Imported apples are likely to be expensive in southern States following the recent port-wise restriction imposed by the Director General of Foreign Trade. 

DGFT in a circular dated September 14 has allowed only Nhava Sheva Port in Maharashtra to import apples into the country purportedly to protect the interest of domestic producers.

According to traders, the restriction has put fruit importers especially in a fix, as they fear a price rise following the move. The decision, they said, would lead to a hike in transporting cost as the logistics rates would be much higher for moving these commodities from Nhava Sheva to various parts of the country. 

Kerala being a tourist destination requires higher quantities of superior grade apples for foreign tourists visiting the State. It is pointed out that the major share of this requirement is now being met through imports. The import of apples happens around the year whereas domestic produce is only seasonal. This in itself makes domestic apples more expensive in the State. Even though India has had good production this year, it was limited to the hilly states.

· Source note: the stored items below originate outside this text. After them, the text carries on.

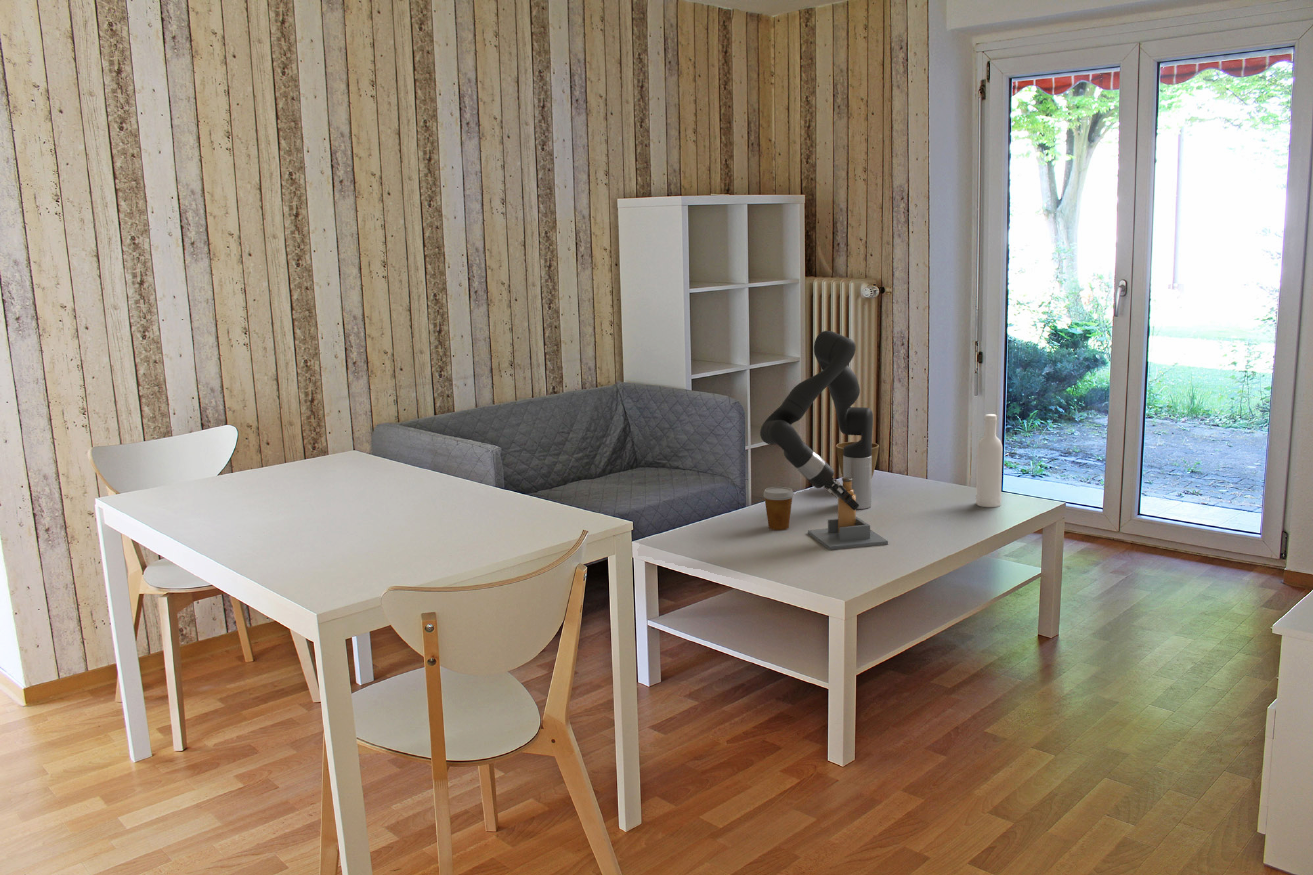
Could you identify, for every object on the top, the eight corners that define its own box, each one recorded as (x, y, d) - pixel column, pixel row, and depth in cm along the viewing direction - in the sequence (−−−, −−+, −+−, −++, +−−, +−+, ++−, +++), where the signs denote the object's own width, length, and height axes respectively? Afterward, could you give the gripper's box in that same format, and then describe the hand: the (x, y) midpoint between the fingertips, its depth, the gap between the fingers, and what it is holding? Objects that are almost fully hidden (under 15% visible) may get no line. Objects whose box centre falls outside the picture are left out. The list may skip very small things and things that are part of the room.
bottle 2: (1002, 507, 332) (1005, 417, 327) (977, 507, 334) (979, 417, 328) (999, 501, 340) (1002, 412, 334) (974, 501, 341) (977, 412, 336)
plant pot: (887, 489, 361) (887, 445, 358) (855, 496, 353) (855, 451, 350) (859, 482, 373) (859, 439, 370) (827, 488, 366) (827, 444, 363)
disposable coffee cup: (800, 526, 319) (799, 489, 316) (782, 533, 312) (781, 495, 309) (775, 521, 325) (775, 485, 323) (757, 528, 318) (756, 490, 316)
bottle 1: (834, 529, 305) (835, 477, 302) (850, 527, 307) (851, 475, 304) (842, 534, 300) (843, 481, 297) (858, 532, 302) (859, 479, 299)
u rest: (829, 550, 294) (829, 533, 293) (807, 533, 311) (807, 517, 310) (888, 544, 297) (888, 527, 296) (863, 528, 314) (863, 512, 314)
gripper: (832, 464, 291) (871, 501, 296) (814, 454, 305) (851, 490, 309) (814, 483, 291) (853, 521, 296) (797, 473, 305) (835, 508, 309)
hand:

The Cochin Port Trust had alone handled nearly 13,735 tonnes of imports last year mostly from the US and Australia, they pointed out.

The Cochin Chamber of Commerce and Industry has taken up the matter with Commerce Ministry to convince the DGFT for making amendments in the order by allowing apple imports through all the major ports. This will create a level playing field for all ports vis-à-vis apple imports, C.S.Kartha, the Chamber President said.  

“When we already have better quality imported apples at affordable prices, we feel that this could disturb the prevailing competitive market in Kerala”, he said.

The Chamber also requested the Government to look into the possibilities of improving apple exports rather than focussing on the retail market considering the record production this year.